## Assigned task
Write out all of the entries, matching the original exactly.

## Data excerpts
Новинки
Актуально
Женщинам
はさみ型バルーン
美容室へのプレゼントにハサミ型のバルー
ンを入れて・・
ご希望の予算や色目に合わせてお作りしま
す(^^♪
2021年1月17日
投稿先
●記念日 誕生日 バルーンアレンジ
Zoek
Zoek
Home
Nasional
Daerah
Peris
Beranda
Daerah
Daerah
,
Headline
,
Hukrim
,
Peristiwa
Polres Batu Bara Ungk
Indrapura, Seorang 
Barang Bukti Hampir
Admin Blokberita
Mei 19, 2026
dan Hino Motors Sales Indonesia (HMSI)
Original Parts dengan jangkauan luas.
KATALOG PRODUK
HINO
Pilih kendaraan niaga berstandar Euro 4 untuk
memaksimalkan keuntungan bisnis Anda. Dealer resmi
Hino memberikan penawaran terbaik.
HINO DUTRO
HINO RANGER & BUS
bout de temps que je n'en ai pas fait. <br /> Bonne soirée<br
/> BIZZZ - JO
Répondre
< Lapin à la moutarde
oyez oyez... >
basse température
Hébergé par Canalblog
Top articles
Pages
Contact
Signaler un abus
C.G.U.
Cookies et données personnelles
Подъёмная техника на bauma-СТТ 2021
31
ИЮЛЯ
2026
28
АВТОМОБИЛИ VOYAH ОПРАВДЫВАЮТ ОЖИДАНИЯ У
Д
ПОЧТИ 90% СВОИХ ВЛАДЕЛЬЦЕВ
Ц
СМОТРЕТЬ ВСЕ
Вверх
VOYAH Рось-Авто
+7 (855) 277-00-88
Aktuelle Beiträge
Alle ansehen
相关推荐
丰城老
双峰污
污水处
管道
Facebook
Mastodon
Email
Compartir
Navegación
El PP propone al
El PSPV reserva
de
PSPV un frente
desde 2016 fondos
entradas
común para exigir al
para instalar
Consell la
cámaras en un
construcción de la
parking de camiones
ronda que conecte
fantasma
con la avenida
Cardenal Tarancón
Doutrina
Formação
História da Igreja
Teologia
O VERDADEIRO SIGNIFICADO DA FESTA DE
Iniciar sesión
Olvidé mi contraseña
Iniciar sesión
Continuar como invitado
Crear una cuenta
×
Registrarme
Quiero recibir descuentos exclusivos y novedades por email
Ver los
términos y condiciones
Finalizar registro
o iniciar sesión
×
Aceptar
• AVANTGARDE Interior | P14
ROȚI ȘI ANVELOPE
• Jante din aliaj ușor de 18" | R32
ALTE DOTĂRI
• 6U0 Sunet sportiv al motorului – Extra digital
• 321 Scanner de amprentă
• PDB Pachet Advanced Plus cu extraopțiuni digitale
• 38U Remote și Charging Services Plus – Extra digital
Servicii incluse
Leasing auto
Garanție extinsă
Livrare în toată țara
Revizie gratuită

## Worked solution
Новинки
Актуально
Женщинам
はさみ型バルーン
美容室へのプレゼントにハサミ型のバルー
ンを入れて・・
ご希望の予算や色目に合わせてお作りしま
す(^^♪
2021年1月17日
投稿先
●記念日 誕生日 バルーンアレンジ
Zoek
Zoek
Home
Nasional
Daerah
Peris
Beranda
Daerah
Daerah
,
Headline
,
Hukrim
,
Peristiwa
Polres Batu Bara Ungk
Indrapura, Seorang 
Barang Bukti Hampir
Admin Blokberita
Mei 19, 2026
dan Hino Motors Sales Indonesia (HMSI)
Original Parts dengan jangkauan luas.
KATALOG PRODUK
HINO
Pilih kendaraan niaga berstandar Euro 4 untuk
memaksimalkan keuntungan bisnis Anda. Dealer resmi
Hino memberikan penawaran terbaik.
HINO DUTRO
HINO RANGER & BUS
bout de temps que je n'en ai pas fait. <br /> Bonne soirée<br
/> BIZZZ - JO
Répondre
< Lapin à la moutarde
oyez oyez... >
basse température
Hébergé par Canalblog
Top articles
Pages
Contact
Signaler un abus
C.G.U.
Cookies et données personnelles
Подъёмная техника на bauma-СТТ 2021
31
ИЮЛЯ
2026
28
АВТОМОБИЛИ VOYAH ОПРАВДЫВАЮТ ОЖИДАНИЯ У
Д
ПОЧТИ 90% СВОИХ ВЛАДЕЛЬЦЕВ
Ц
СМОТРЕТЬ ВСЕ
Вверх
VOYAH Рось-Авто
+7 (855) 277-00-88
Aktuelle Beiträge
Alle ansehen
相关推荐
丰城老
双峰污
污水处
管道
Facebook
Mastodon
Email
Compartir
Navegación
El PP propone al
El PSPV reserva
de
PSPV un frente
desde 2016 fondos
entradas
común para exigir al
para instalar
Consell la
cámaras en un
construcción de la
parking de camiones
ronda que conecte
fantasma
con la avenida
Cardenal Tarancón
Doutrina
Formação
História da Igreja
Teologia
O VERDADEIRO SIGNIFICADO DA FESTA DE
Iniciar sesión
Olvidé mi contraseña
Iniciar sesión
Continuar como invitado
Crear una cuenta
×
Registrarme
Quiero recibir descuentos exclusivos y novedades por email
Ver los
términos y condiciones
Finalizar registro
o iniciar sesión
×
Aceptar
• AVANTGARDE Interior | P14
ROȚI ȘI ANVELOPE
• Jante din aliaj ușor de 18" | R32
ALTE DOTĂRI
• 6U0 Sunet sportiv al motorului – Extra digital
• 321 Scanner de amprentă
• PDB Pachet Advanced Plus cu extraopțiuni digitale
• 38U Remote și Charging Services Plus – Extra digital
Servicii incluse
Leasing auto
Garanție extinsă
Livrare în toată țara
Revizie gratuită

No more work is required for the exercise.